### DIRECTIVE
In the records below, rename "table_header" to "column_header" in the lines starting at the one containing "table_cell 0 [1064, 440, 1166, 545]" and ending at the one containing "table_header Funkcinės klasifikacijos". Reproduce only those lines, leaving everything else unchanged.

[Data items]
=======

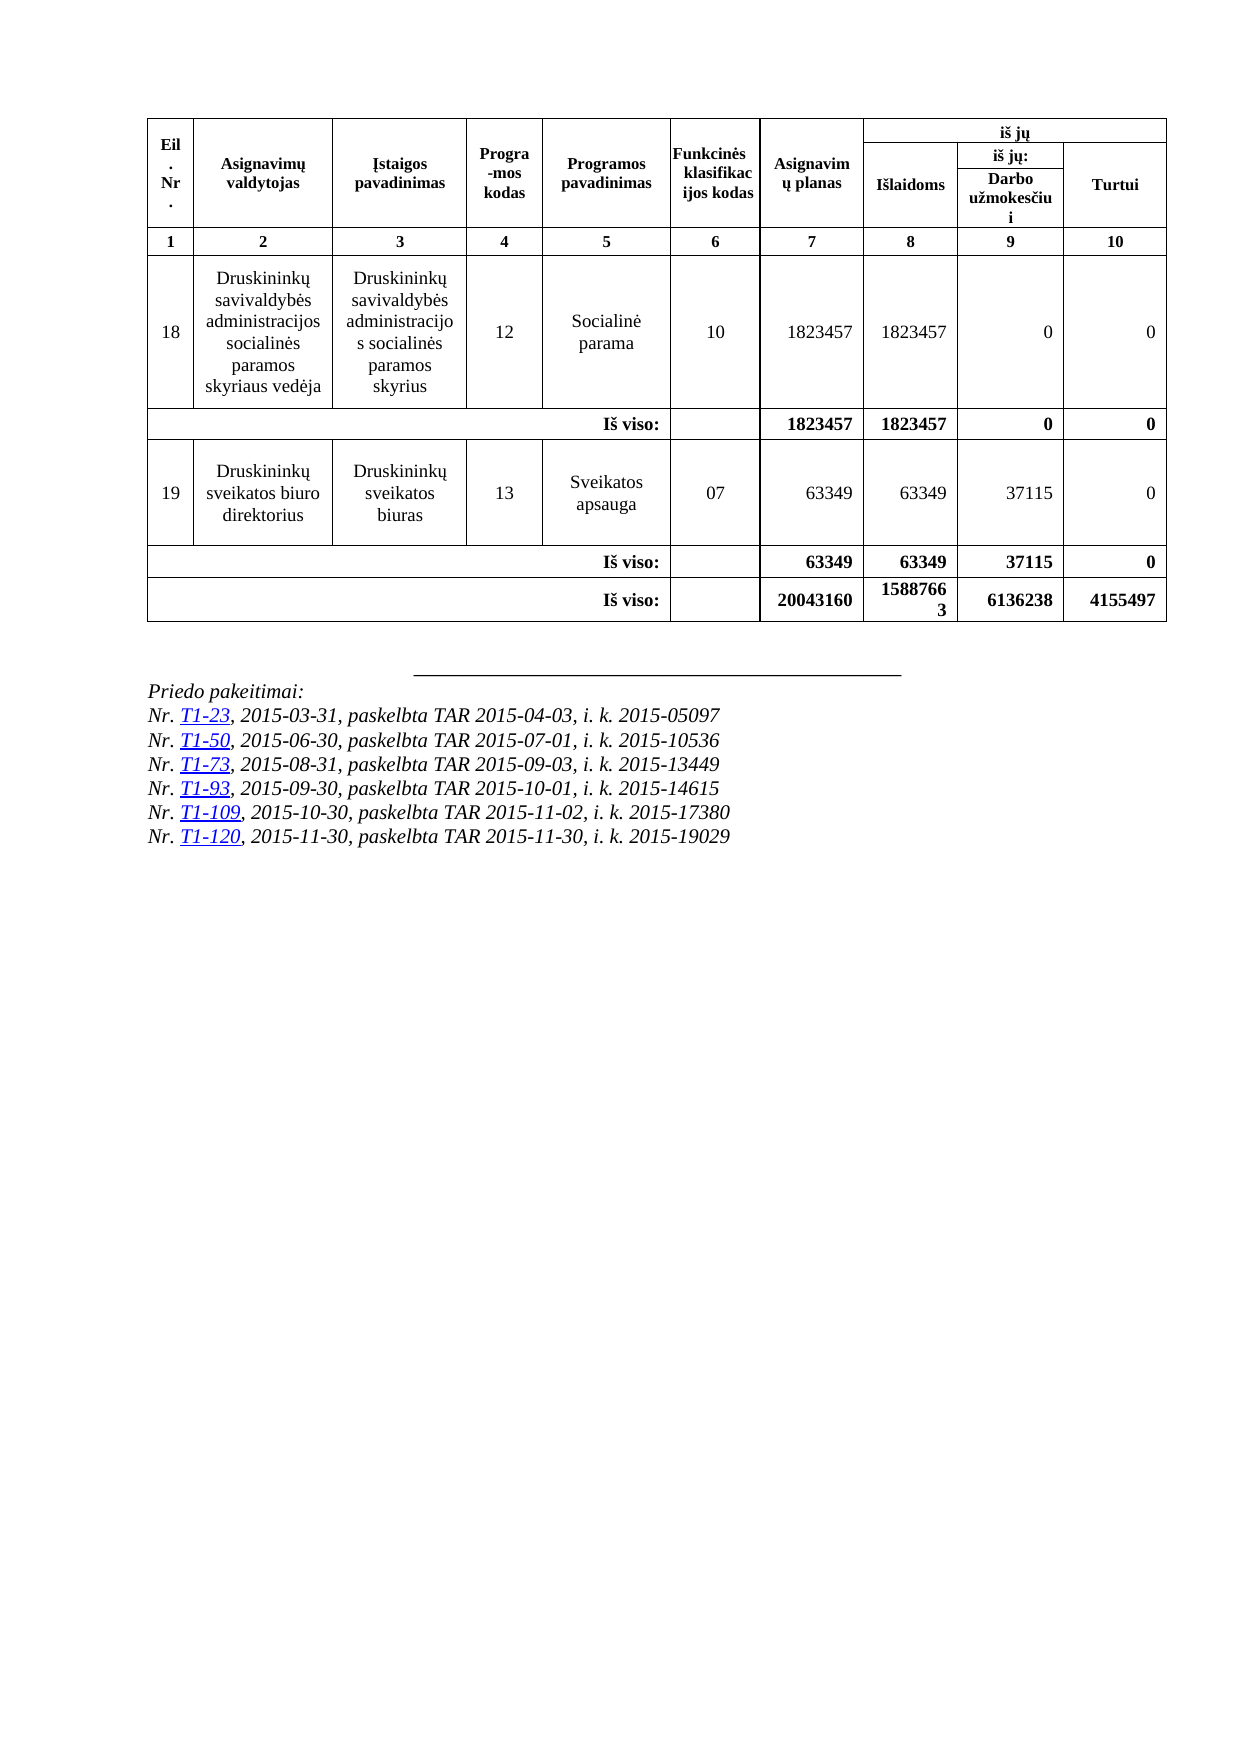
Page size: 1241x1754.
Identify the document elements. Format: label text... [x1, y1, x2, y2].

table_cell 0 [1064, 440, 1166, 545]
table_cell 1823457 [864, 256, 957, 408]
table_cell 10 [671, 256, 759, 408]
table_cell 0 [958, 256, 1063, 408]
table_cell 15887663 [864, 578, 957, 621]
table_header Funkcinės klasifikacijos kodas [671, 119, 759, 227]
table_cell 1823457 [761, 409, 863, 439]
table_cell 63349 [761, 546, 863, 577]
table_header Programos pavadinimas [543, 119, 670, 227]
text _______________________________________ [148, 651, 1167, 679]
table_cell 63349 [761, 440, 863, 545]
table_cell 9 [958, 228, 1063, 255]
table_cell 19 [148, 440, 193, 545]
table_cell Turtui [1064, 143, 1166, 227]
table_cell 13 [467, 440, 542, 545]
table_cell 4 [467, 228, 542, 255]
table_cell 37115 [958, 440, 1063, 545]
table_cell 5 [543, 228, 670, 255]
table_cell Druskininkų sveikatos biuras [333, 440, 466, 545]
table_cell Iš viso: [148, 578, 670, 621]
text Nr. T1-50, 2015-06-30, paskelbta TAR 2015-07-01, i. k. 2015-10536 [148, 727, 1167, 752]
table_cell Druskininkų sveikatos biuro direktorius [194, 440, 332, 545]
table_cell Iš viso: [148, 546, 670, 577]
table_cell 0 [1064, 256, 1166, 408]
table_cell 37115 [958, 546, 1063, 577]
table_cell [671, 546, 759, 577]
table_cell 1 [148, 228, 193, 255]
text Priedo pakeitimai: [148, 679, 1167, 703]
table_cell 4155497 [1064, 578, 1166, 621]
table_cell 8 [864, 228, 957, 255]
table_header Eil. Nr. [148, 119, 193, 227]
table_cell Išlaidoms [864, 143, 957, 227]
table_cell [671, 578, 759, 621]
table_cell 0 [1064, 409, 1166, 439]
table_header iš jų [864, 119, 1166, 142]
table_cell 1823457 [761, 256, 863, 408]
table_cell Druskininkų savivaldybės administracijos socialinės paramos skyriaus vedėja [194, 256, 332, 408]
table_cell [671, 409, 759, 439]
table_header Progra-mos kodas [467, 119, 542, 227]
table_cell 6 [671, 228, 759, 255]
table_cell 07 [671, 440, 759, 545]
text Nr. T1-23, 2015-03-31, paskelbta TAR 2015-04-03, i. k. 2015-05097 [148, 703, 1167, 727]
table_cell Iš viso: [148, 409, 670, 439]
table_cell iš jų: [958, 143, 1063, 168]
table_cell 18 [148, 256, 193, 408]
table_header Įstaigos pavadinimas [333, 119, 466, 227]
text Nr. T1-109, 2015-10-30, paskelbta TAR 2015-11-02, i. k. 2015-17380 [148, 800, 1167, 824]
table_cell Darbo užmokesčiui [958, 169, 1063, 227]
table_cell 3 [333, 228, 466, 255]
table_cell 63349 [864, 440, 957, 545]
table_cell Socialinė parama [543, 256, 670, 408]
text Nr. T1-73, 2015-08-31, paskelbta TAR 2015-09-03, i. k. 2015-13449 [148, 752, 1167, 776]
table_cell Sveikatos apsauga [543, 440, 670, 545]
table_header Asignavimų valdytojas [194, 119, 332, 227]
table_cell 12 [467, 256, 542, 408]
table_cell 20043160 [761, 578, 863, 621]
text Nr. T1-93, 2015-09-30, paskelbta TAR 2015-10-01, i. k. 2015-14615 [148, 776, 1167, 800]
text Nr. T1-120, 2015-11-30, paskelbta TAR 2015-11-30, i. k. 2015-19029 [148, 824, 1167, 848]
table_cell 7 [761, 228, 863, 255]
table_cell Druskininkų savivaldybės administracijos socialinės paramos skyrius [333, 256, 466, 408]
table_cell 63349 [864, 546, 957, 577]
table_cell 1823457 [864, 409, 957, 439]
table_header Asignavimų planas [761, 119, 863, 227]
table_cell 6136238 [958, 578, 1063, 621]
table_cell 0 [1064, 546, 1166, 577]
table_cell 2 [194, 228, 332, 255]
table_cell 0 [958, 409, 1063, 439]
table_cell 10 [1064, 228, 1166, 255]
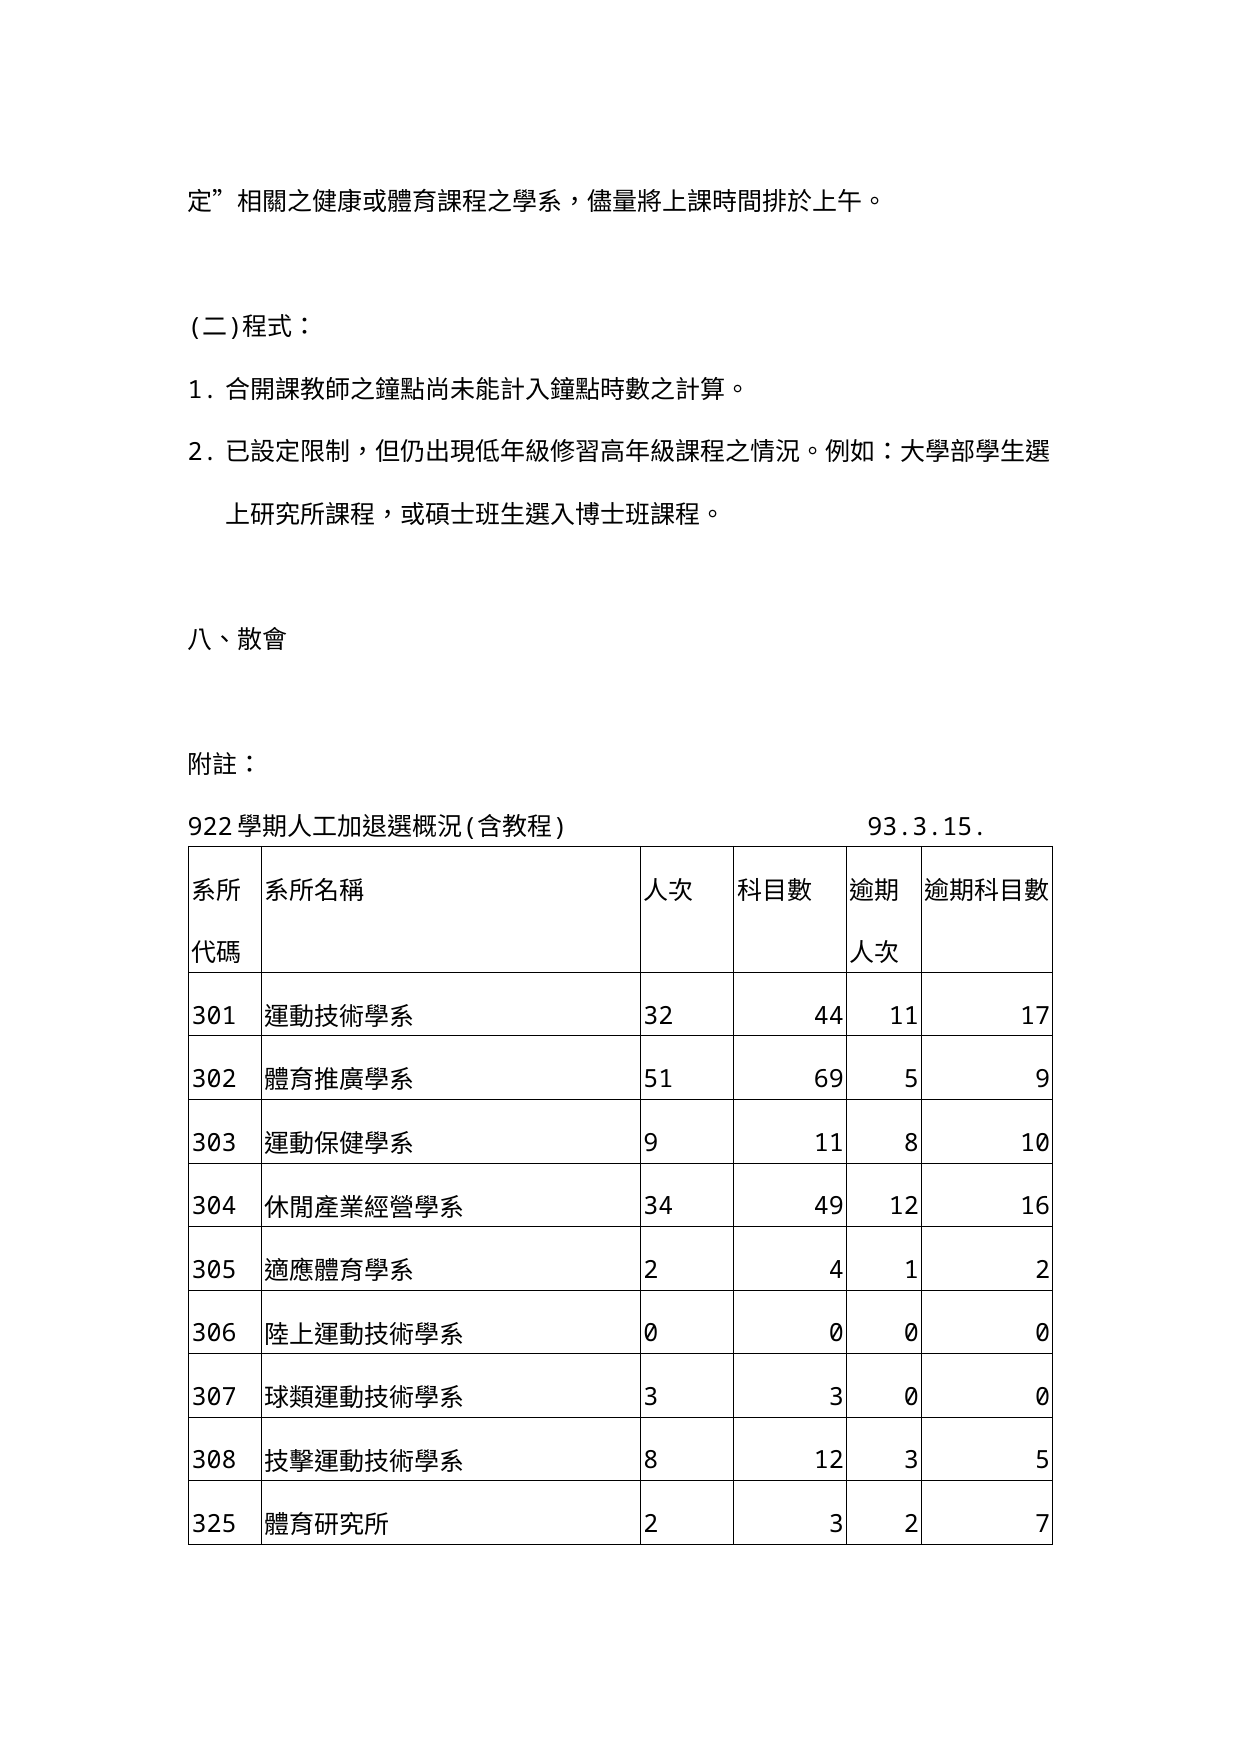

=======

### SOLUTION TO THIS TASK
table_cell 0 [1064, 440, 1166, 545]
table_cell 1823457 [864, 256, 957, 408]
table_cell 10 [671, 256, 759, 408]
table_cell 0 [958, 256, 1063, 408]
table_cell 15887663 [864, 578, 957, 621]
column_header Funkcinės klasifikacijos kodas [671, 119, 759, 227]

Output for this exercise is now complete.